_Dataset records_
__________________________________________________
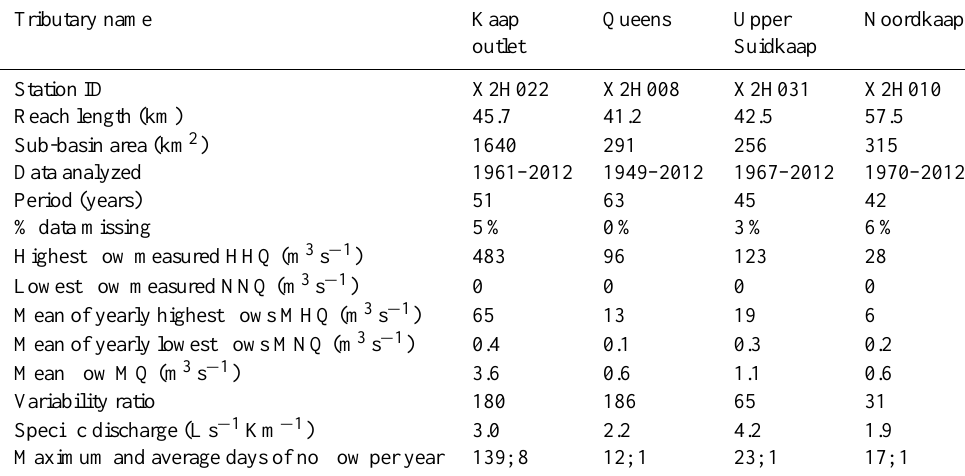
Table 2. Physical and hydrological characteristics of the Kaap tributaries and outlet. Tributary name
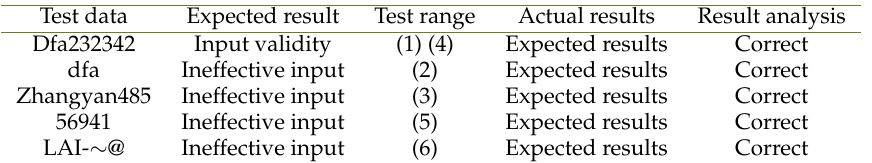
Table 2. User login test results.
__________________________________________________
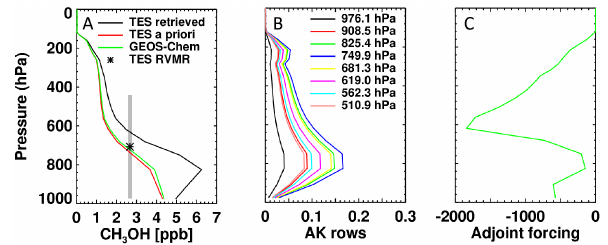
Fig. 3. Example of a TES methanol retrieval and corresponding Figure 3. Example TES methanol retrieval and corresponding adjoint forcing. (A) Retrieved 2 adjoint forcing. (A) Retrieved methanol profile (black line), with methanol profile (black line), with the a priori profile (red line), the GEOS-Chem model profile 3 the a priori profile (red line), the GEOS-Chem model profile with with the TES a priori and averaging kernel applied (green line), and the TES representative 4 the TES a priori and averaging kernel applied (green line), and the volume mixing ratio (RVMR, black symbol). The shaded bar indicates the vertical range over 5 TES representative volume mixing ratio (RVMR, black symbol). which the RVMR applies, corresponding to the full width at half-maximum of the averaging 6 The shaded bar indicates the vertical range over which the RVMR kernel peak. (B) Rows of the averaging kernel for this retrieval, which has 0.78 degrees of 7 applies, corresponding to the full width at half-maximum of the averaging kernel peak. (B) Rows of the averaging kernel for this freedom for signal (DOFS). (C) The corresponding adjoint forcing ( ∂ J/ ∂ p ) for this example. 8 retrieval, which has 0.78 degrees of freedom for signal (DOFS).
__________________________________________________
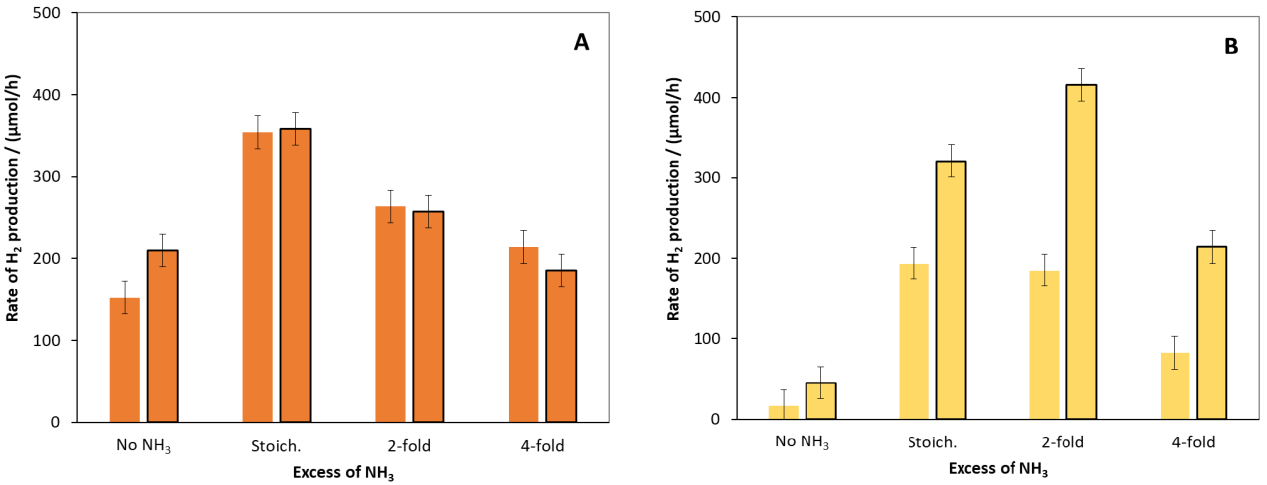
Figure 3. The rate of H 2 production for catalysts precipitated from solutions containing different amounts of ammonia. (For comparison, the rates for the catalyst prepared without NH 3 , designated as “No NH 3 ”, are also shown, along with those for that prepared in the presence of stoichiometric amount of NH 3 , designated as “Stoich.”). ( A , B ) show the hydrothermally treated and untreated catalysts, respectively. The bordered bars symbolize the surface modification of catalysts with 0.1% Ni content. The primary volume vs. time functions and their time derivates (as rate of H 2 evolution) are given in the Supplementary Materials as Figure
__________________________________________________
_Problem requirements_
Look through the material and find each line that includes "Table", then copy it.

_Task result_
Table 2. Physical and hydrological characteristics of the Kaap tributaries and outlet. Tributary name
Table 2. User login test results.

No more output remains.